When we were stationed at Fort Campbell and living in Clarksville, TN my Mother made a trip back to Germany to see her parents. This would have been 1968-70 or so and while waiting at the airport in Nashville for her flight a man asked if was OK to sit down at a table she was at. She said yes and they had a nice conversation for a while drinking coffee. It was Marty Robbins and my Mother said he was such a nice man and when he heard her accent they ended up talking more about Germany and our family life in the Army since we had already back and forth from the States & Germany a few times already. When she got back and told us and her friends the story her friends said he was probably hitting on her but she said absolutely not, he was the prefect gentleman and she never felt that he was being anything other then conversational. RIP Mr. Robbins
Thank you for sharing that great story David K. I had a high school teacher that saw him perform, I think at the Grand Ole Opry. He recalled how Marty would playfully mess around, turning an making faces from the piano bench at people.
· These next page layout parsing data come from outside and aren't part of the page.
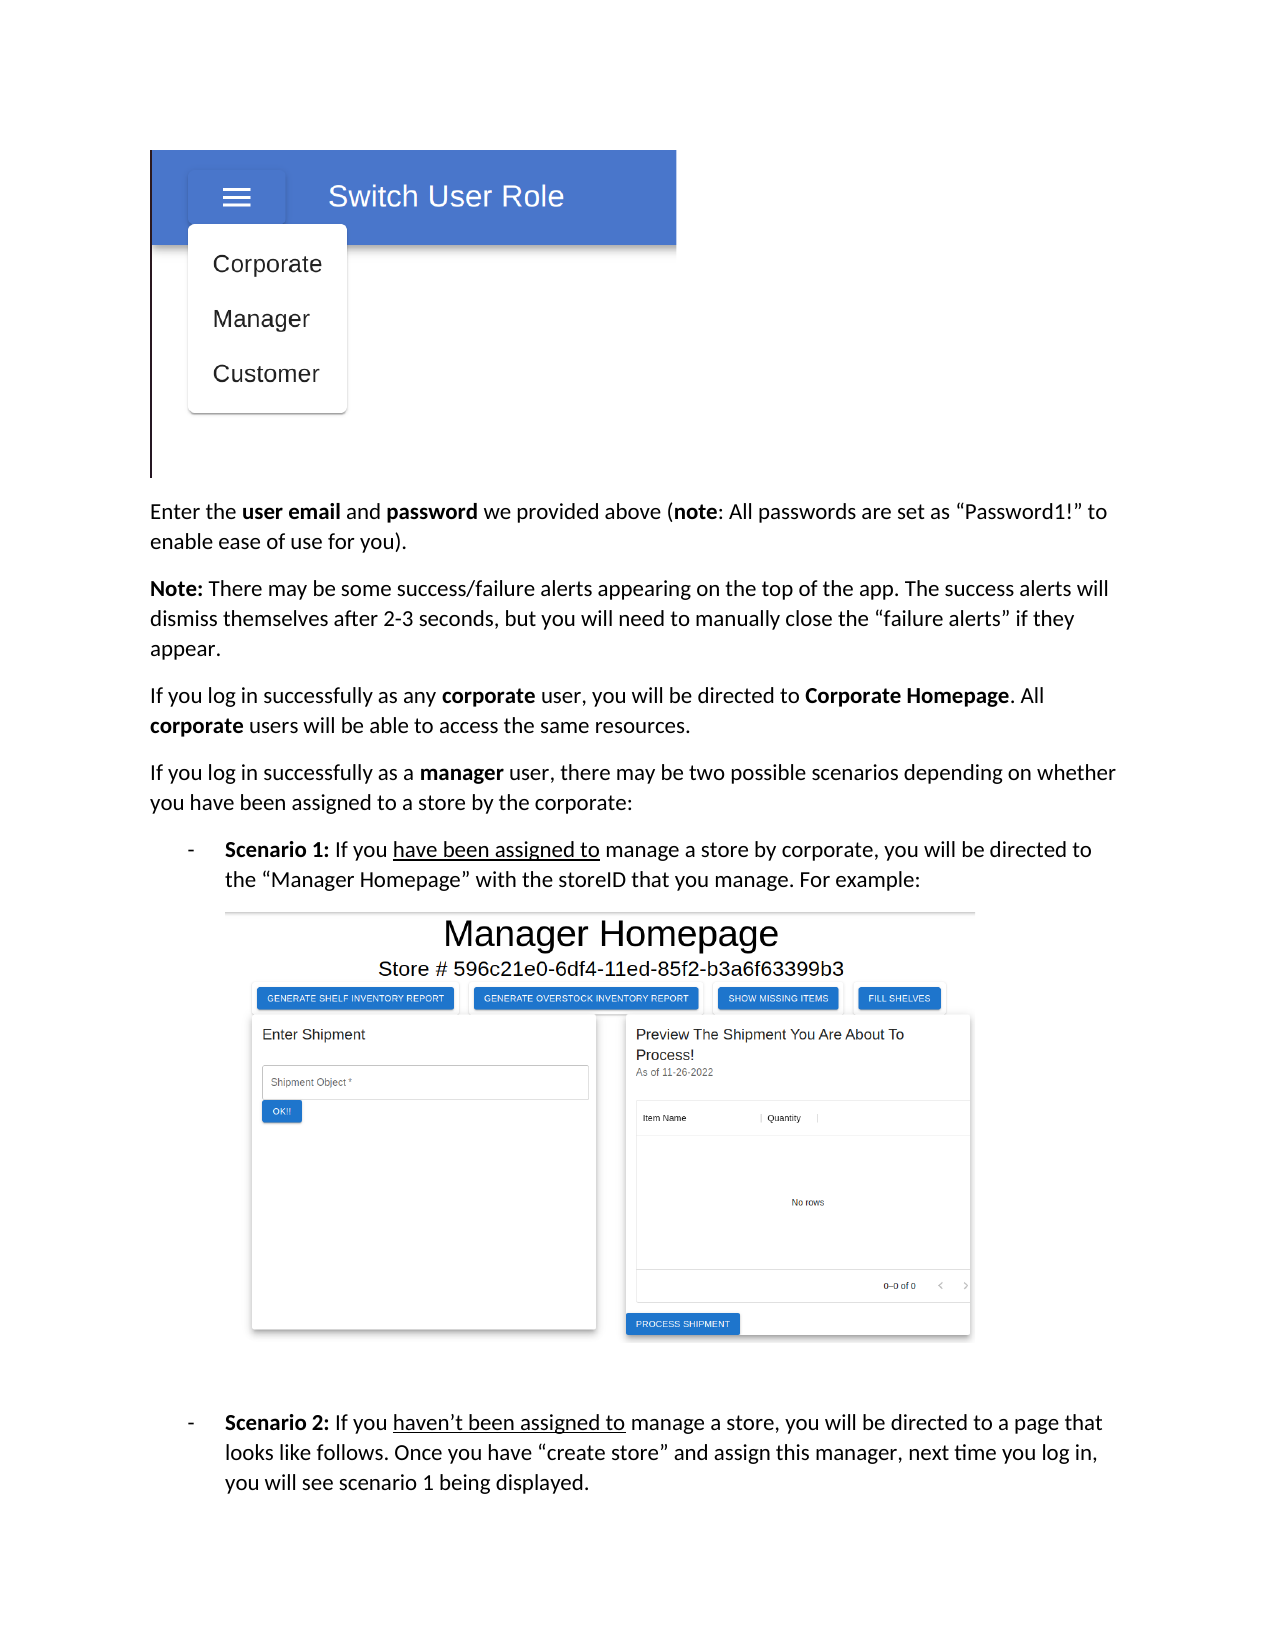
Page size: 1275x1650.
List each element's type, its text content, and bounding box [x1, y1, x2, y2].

text Enter the user email and password we provided above (note: All passwords are set as “Password1!” to enable ease of use for you). [150, 497, 1125, 555]
list Scenario 2: If you haven’t been assigned to manage a store, you will be directed to a page that looks like follows. Once you have “create store” and assign this manager, next time you log in, you will see scenario 1 being displayed. [187, 1408, 1125, 1496]
picture [225, 912, 976, 1343]
picture [150, 150, 677, 478]
list Scenario 1: If you have been assigned to manage a store by corporate, you will be directed to the “Manager Homepage” with the storeID that you manage. For example: [187, 835, 1125, 894]
text If you log in successfully as any corporate user, you will be directed to Corporate Homepage. All corporate users will be able to access the same resources. [150, 681, 1125, 739]
text Note: There may be some success/failure alerts appearing on the top of the app. The success alerts will dismiss themselves after 2-3 seconds, but you will need to manually close the “failure alerts” if they appear. [150, 574, 1125, 662]
text If you log in successfully as a manager user, there may be two possible scenarios depending on whether you have been assigned to a store by the corporate: [150, 758, 1125, 817]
Here's one from Don Edwards. I can't recommend enough all the great western/cowboy albums done by Marty Robbins, Don Edwards, Red Steagall, Michael Martin Murphey and so on. If you enjoy this genre of music it will certainly feed your soul.
I love them all but I've always liked the joyfulness of this one Marty did on his Gunfighters and Trail Songs album.
I did not become aware of them until later in life but I discovered in recent years Tompall and the Glaser Brothers. I really took to their music and especially family harmony. I was tickled to find out that they were actually hired by and sung back up for Marty Robbins. Not only that, it is their harmonies that you hear on a lot of Marty's music including his gunfighter album. I think one of the brothers even co-wrote songs like "Running Gun". So all these years I had been hearing the Glaser brothers backing Marty.